You can create custom pages using what you’ve learned so far. However, if you want to build an entire site with Elementor or use it for client websites, you’ll need a better workflow. That’s where the Templates menu comes in.
At the bottom of the editor, you’ll see the green Update button you can use to save your changes.
If you click on the arrow next to it, you’ll see the option to save the page as a new template.
All you have to do is give it a name and hit “Save.”
Then back inside the WordPress dashboard, you’ll find your template listed here in the Templates menu:
You can create and edit templates here without editing the pages they’re inserted in.
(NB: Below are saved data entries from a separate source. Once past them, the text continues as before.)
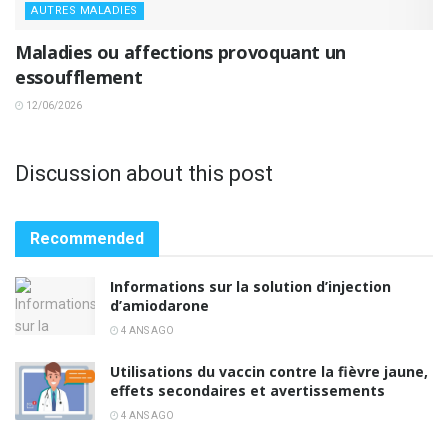
AUTRES MALADIES
Maladies ou affections provoquant un
essoufflement
12/06/2026
Discussion about this post
Recommended
Informations sur la solution d’injection
d’amiodarone
4 ANS AGO
Utilisations du vaccin contre la fièvre jaune,
effets secondaires et avertissements
4 ANS AGO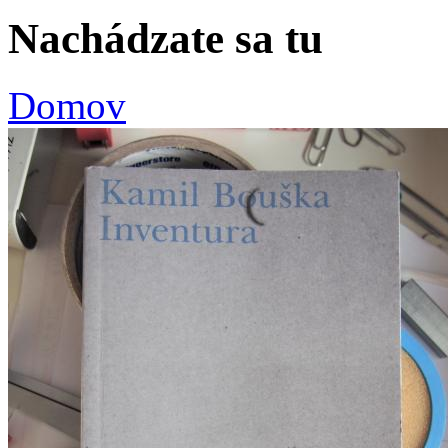
Nachádzate sa tu
Domov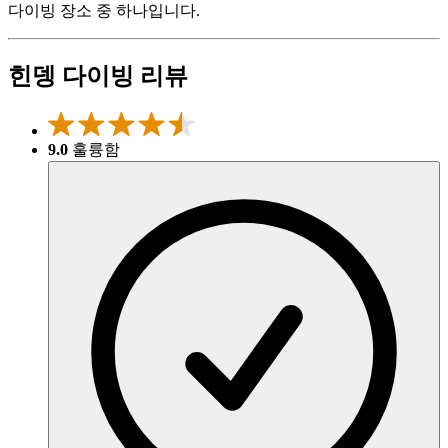
다이빙 장소 중 하나입니다.
힌뎅 다이빙 리뷰
9.0
훌륭함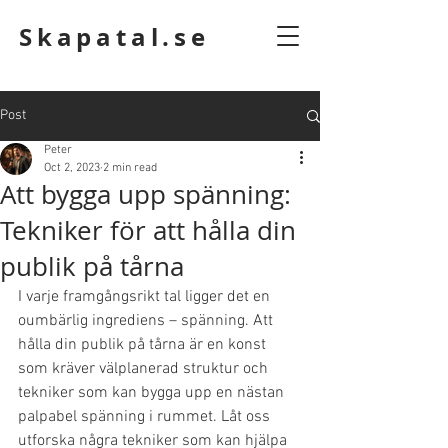
Skapatal.se
Post
Peter
Oct 2, 2023
2 min read
Att bygga upp spänning:
Tekniker för att hålla din
publik på tårna
I varje framgångsrikt tal ligger det en 
oumbärlig ingrediens – spänning. Att 
hålla din publik på tårna är en konst 
som kräver välplanerad struktur och 
tekniker som kan bygga upp en nästan 
palpabel spänning i rummet. Låt oss 
utforska några tekniker som kan hjälpa 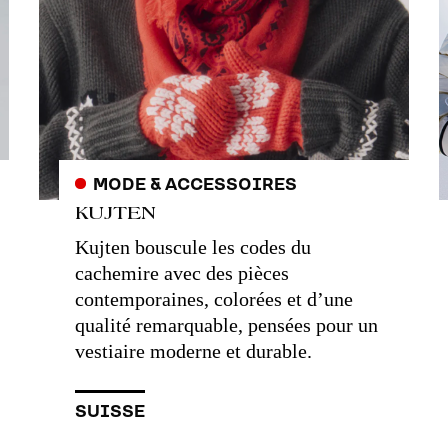
MODE & ACCESSOIRES
KUJTEN
Kujten bouscule les codes du
cachemire avec des pièces
contemporaines, colorées et d’une
qualité remarquable, pensées pour un
vestiaire moderne et durable.
SUISSE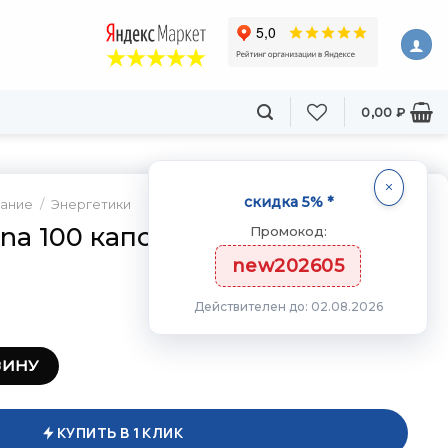
0,00
₽
скидка 5% *
тание
/
Энергетики
na 100 капс
Промокод:
new202605
Действителен до: 02.08.2026
ex Guarana 100 капс
ЗИНУ
КУПИТЬ В 1 КЛИК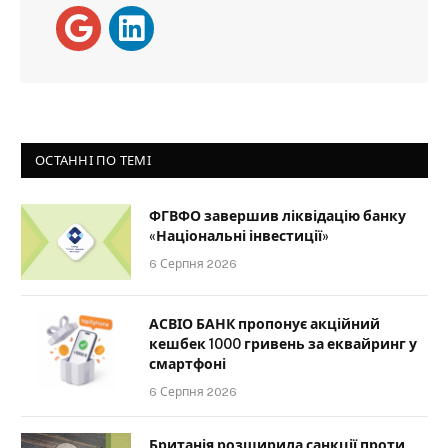
ОСТАННІ ПО ТЕМІ
ФГВФО завершив ліквідацію банку
«Національні інвестиції»
6 Серпня 2026
АСВІО БАНК пропонує акційний
кешбек 1000 гривень за еквайринг у
смартфоні
6 Серпня 2026
Британія розширила санкції проти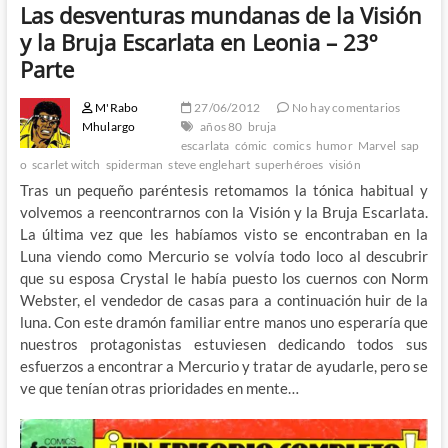
Las desventuras mundanas de la Visión
y la Bruja Escarlata en Leonia – 23º
Parte
M'Rabo
27/06/2012
No hay comentarios
Mhulargo
años 80
bruja
escarlata
cómic
comics
humor
Marvel
sap
o
scarlet witch
spiderman
steve englehart
superhéroes
visión
Tras un pequeño paréntesis retomamos la tónica habitual y
volvemos a reencontrarnos con la Visión y la Bruja Escarlata.
La última vez que les habíamos visto se encontraban en la
Luna viendo como Mercurio se volvía todo loco al descubrir
que su esposa Crystal le había puesto los cuernos con Norm
Webster, el vendedor de casas para a continuación huir de la
luna. Con este dramón familiar entre manos uno esperaría que
nuestros protagonistas estuviesen dedicando todos sus
esfuerzos a encontrar a Mercurio y tratar de ayudarle, pero se
ve que tenían otras prioridades en mente…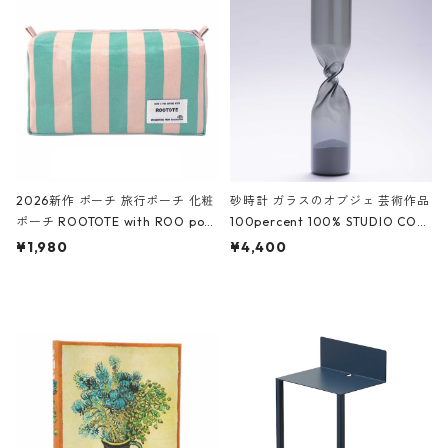
White クロコダイル/ブラック、バ
ーガンディー、オフホワイト
2026新作 ポーチ 旅行ポーチ 化粧
砂時計 ガラスのオブジェ 芸術作品
ポーチ ROOTOTE with ROO pou
100percent 100% STUDIO COH
ch 3532 ルートート WR.ポーチ.ラ
AKU Timeless 100パーセント ス
¥1,980
¥4,400
ミネート-W ピンク・ミント
タジオコハク タイムレス Gray グ
レー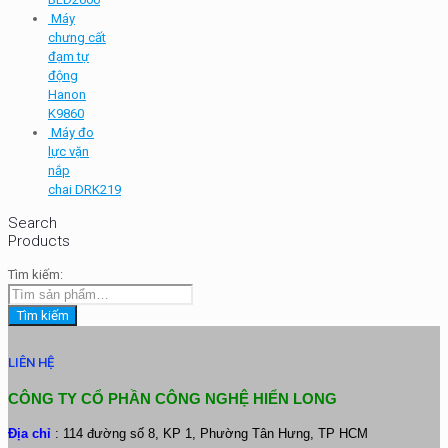
Máy
chưng cất
đạm tự
động
Hanon
K9860
Máy đo
lực vặn
nắp
chai DRK219
Search
Products
Tìm kiếm:
Tìm kiếm
LIÊN HỆ
CÔNG TY CỔ PHẦN CÔNG NGHỆ HIỂN LONG
Địa chỉ
: 114 đường số 8, KP 1, Phường Tân Hưng, TP HCM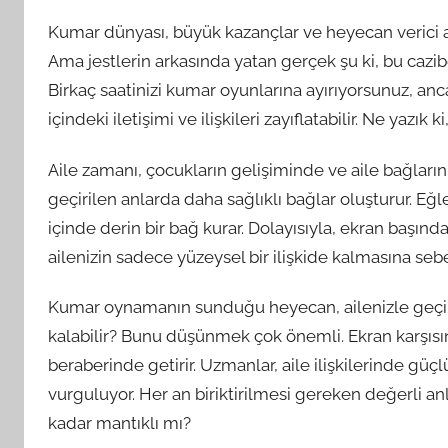
Kumar dünyası, büyük kazançlar ve heyecan verici an
Ama jestlerin arkasında yatan gerçek şu ki, bu cazi
Birkaç saatinizi kumar oyunlarına ayırıyorsunuz, anc
içindeki iletişimi ve ilişkileri zayıflatabilir. Ne yaz
Aile zamanı, çocukların gelişiminde ve aile bağlarını
geçirilen anlarda daha sağlıklı bağlar oluşturur. Eğl
içinde derin bir bağ kurar. Dolayısıyla, ekran başında
ailenizin sadece yüzeysel bir ilişkide kalmasına sebep
Kumar oynamanın sunduğu heyecan, ailenizle geçir
kalabilir? Bunu düşünmek çok önemli. Ekran karşısı
beraberinde getirir. Uzmanlar, aile ilişkilerinde gü
vurguluyor. Her an biriktirilmesi gereken değerli 
kadar mantıklı mı?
You can even visit the Sections tab and create your own page sections.
Then when you’re working on a page, you can insert any of your pre-designed pages or blocks from the My Templates tab in the popup window.
While you won’t need this functionality if you’re just making one or two landing pages, it becomes indispensable when building sites for clients.
Start using Elementor
That was a long tutorial and included a ton of new info, but I hope you enjoyed it.
With Elementor, you can:
- Make sales pages
- Create beautiful templates for regular pages
- Build entirely custom websites
While it’s a complicated tool, the developers have made it intuitive and I think they’ve achieved this goal of “web design without code” more effectively than any other product made before.
If you want to take things further, take a look at Elementor Pro and some of the additional features it includes:
There are popups, more widgets, and even a “theme builder” feature which I haven’t even covered here.